Data under study:

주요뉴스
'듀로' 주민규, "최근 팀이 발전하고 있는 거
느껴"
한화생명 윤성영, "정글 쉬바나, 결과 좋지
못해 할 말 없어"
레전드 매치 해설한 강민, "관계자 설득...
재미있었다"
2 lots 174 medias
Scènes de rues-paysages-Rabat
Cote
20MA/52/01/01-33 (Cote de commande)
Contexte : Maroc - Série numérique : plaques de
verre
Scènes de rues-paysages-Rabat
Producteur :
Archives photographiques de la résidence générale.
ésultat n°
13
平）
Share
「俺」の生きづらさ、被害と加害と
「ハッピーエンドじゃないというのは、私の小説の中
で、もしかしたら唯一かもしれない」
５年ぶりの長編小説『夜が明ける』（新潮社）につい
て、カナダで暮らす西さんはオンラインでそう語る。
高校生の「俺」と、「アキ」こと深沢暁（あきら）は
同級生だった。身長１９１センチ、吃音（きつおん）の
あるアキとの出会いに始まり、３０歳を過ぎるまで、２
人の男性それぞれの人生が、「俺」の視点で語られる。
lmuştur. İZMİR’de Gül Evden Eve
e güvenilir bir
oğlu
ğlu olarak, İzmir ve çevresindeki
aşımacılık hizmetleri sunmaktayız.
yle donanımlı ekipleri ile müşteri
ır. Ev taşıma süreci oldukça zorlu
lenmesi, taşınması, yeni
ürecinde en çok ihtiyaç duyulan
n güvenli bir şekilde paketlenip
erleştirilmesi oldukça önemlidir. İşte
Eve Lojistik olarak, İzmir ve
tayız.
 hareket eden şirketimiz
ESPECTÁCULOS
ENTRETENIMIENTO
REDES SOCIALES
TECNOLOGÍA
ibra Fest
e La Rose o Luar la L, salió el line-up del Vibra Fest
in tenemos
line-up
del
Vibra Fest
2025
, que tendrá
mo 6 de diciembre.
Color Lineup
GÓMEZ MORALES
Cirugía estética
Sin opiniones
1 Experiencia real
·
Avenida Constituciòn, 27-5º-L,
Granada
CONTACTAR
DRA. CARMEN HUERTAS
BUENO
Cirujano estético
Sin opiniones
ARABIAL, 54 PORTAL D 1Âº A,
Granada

Work required: All lines in the entries above that include "Fest" should be found and copied.

Output for this exercise:
ibra Fest
e La Rose o Luar la L, salió el line-up del Vibra Fest
Vibra Fest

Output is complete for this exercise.